Baked products and cereals are inexpensive foods that can give great variety to one's diet.
What to look out for
Some processed cereals are enriched. This means that the manufacturers "restored" the processed food by adding the vitamins and minerals to the product that naturally occured in it.
A food may also be fortified. This means that one or more ingredients have been added to provide certain nutrients that are not naturally present in the food product.
Check for the words "enriched" or "fortified on the labels of baked products and cereals.
- Opt for more "natural" and unprocessed cereals instead of convenience cereals such as instant pasta. Unprocessed cereals contain more vitamins and minerals, and definitely more fibre.
- Always choose whole-grain or brown bread flour products if they are available.
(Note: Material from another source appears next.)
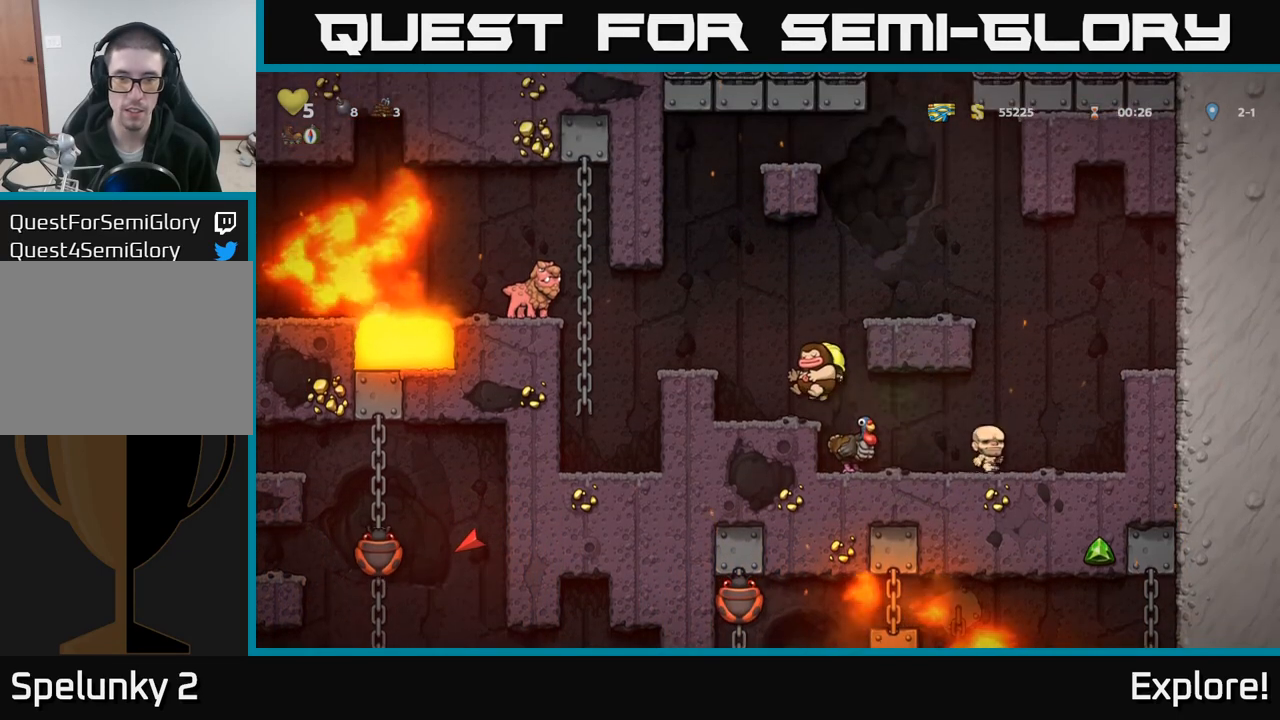
{"buttons": ["A", "DPAD_LEFT"], "left_stick": "center", "right_stick": "center", "events": [[17, "DPAD_LEFT", "down"], [83, "DPAD_LEFT", "up"], [467, "A", "down"], [500, "DPAD_LEFT", "down"]]}
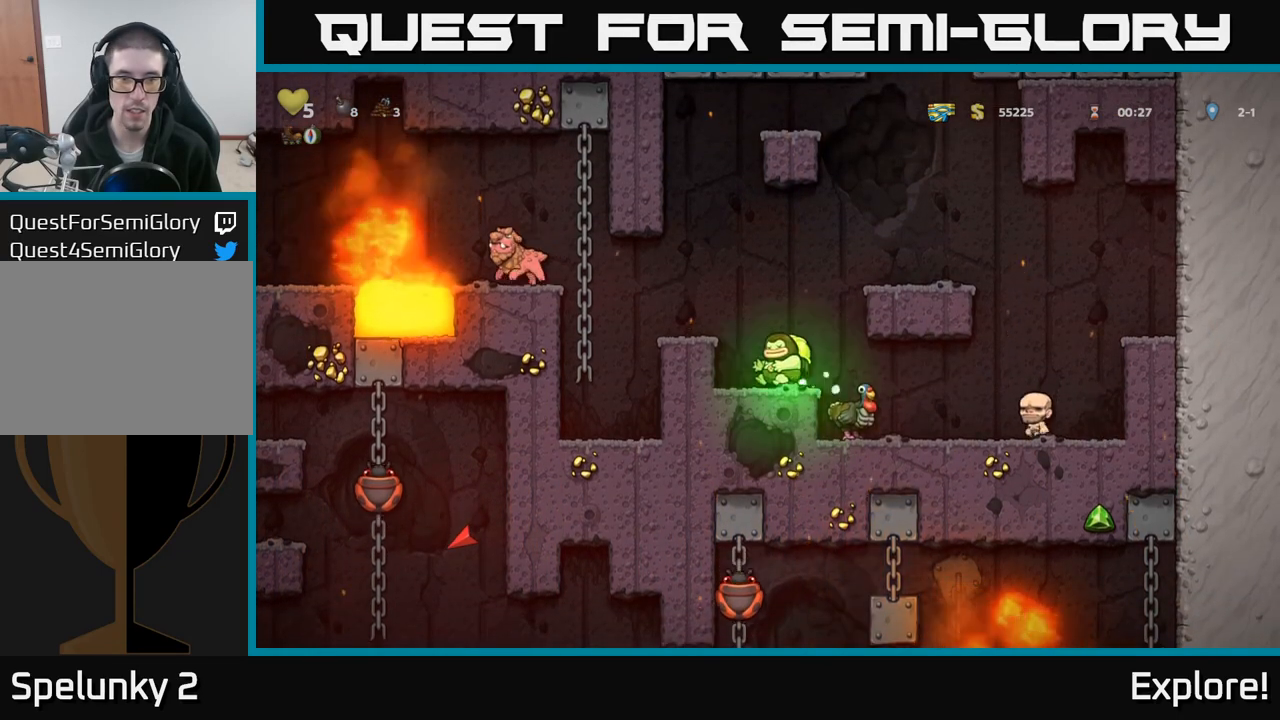
{"buttons": [], "left_stick": "center", "right_stick": "center", "events": [[50, "A", "up"], [200, "DPAD_LEFT", "up"]]}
They will add variety, nutrients and fibre to your diet.
- Choose a breakfast cereal that gives you at least 4 g, but preferably 5 g, of bran per one 30 g serving. To add more fibre: try sprinkling some bran on your breakfast cereal.
- Look out for the fat content of muesli – it is normally quit high.
- Buy brown rice instead of white rice. It has all the flavour and fibre of the whole grain.
- Pasta is high in starch, very low in fat and easy to prepare, but avoid rich sauces to accompany it.
- In comparing packages of cereals to determine which to purchase, figure the cost per serving.
- Look for bargains on day-old bread and bakery products.
- The costs of ready-to-eat cereal with special features such as sugar coating is approximately four times as expensive as those that require cooking.
- Don’t purchase more than a month's supply of cereals, because these products may become infected with insects.